(Stored records)
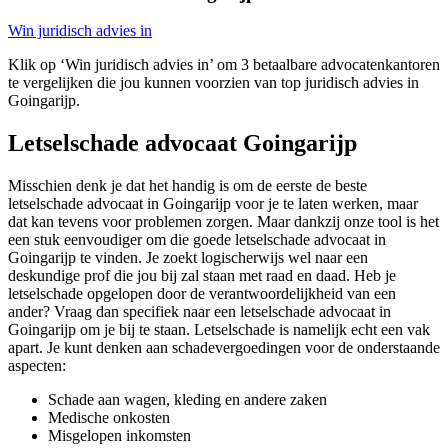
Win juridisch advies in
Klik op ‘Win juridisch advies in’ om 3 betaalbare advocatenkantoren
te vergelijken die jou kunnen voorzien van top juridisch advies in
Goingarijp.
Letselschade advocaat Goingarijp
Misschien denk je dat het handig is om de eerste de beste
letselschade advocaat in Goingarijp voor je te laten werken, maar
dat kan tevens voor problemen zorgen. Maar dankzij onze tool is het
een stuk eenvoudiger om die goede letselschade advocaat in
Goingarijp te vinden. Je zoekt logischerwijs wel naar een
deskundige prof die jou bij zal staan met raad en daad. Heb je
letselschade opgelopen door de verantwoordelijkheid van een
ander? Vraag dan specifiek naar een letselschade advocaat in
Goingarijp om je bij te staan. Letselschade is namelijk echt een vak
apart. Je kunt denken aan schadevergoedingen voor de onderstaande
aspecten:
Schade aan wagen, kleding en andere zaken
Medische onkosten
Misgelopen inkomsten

---

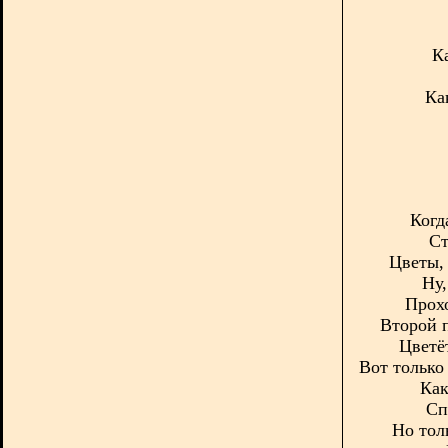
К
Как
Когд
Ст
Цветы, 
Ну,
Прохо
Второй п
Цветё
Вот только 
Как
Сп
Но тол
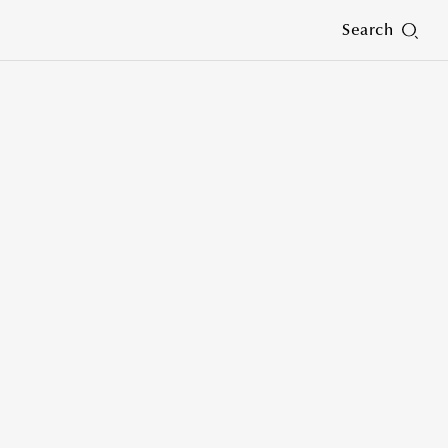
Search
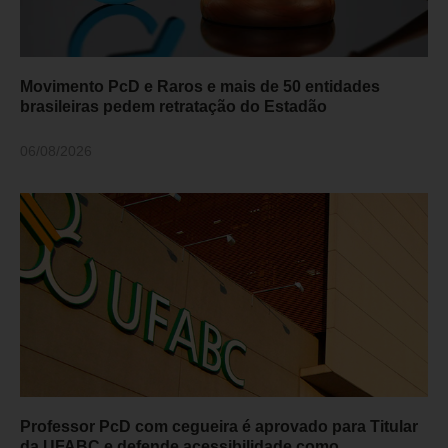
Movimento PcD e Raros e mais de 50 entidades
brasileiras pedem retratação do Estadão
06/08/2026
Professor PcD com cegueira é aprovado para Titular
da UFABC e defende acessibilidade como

...

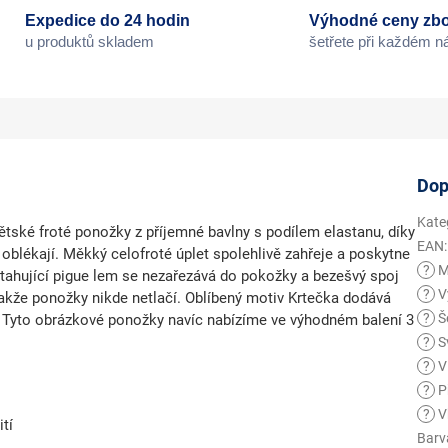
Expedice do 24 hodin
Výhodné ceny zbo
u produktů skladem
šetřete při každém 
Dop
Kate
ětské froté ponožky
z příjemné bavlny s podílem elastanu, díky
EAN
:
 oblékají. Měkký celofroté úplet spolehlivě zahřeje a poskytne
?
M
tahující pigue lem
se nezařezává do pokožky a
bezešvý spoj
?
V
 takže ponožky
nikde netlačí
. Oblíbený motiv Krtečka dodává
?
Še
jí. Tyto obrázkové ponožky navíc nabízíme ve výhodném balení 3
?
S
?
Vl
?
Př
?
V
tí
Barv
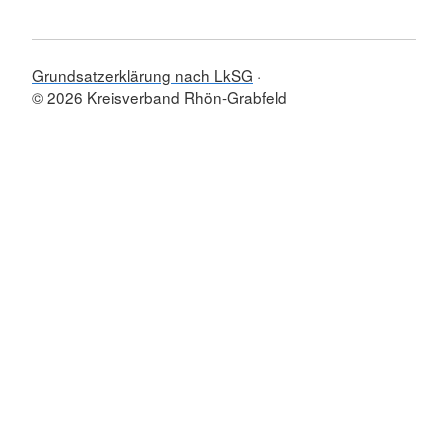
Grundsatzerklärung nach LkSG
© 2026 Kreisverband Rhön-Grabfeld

Exercise details> Work through the data and count each line holding the string "advies". Give only that count.

Solution> 3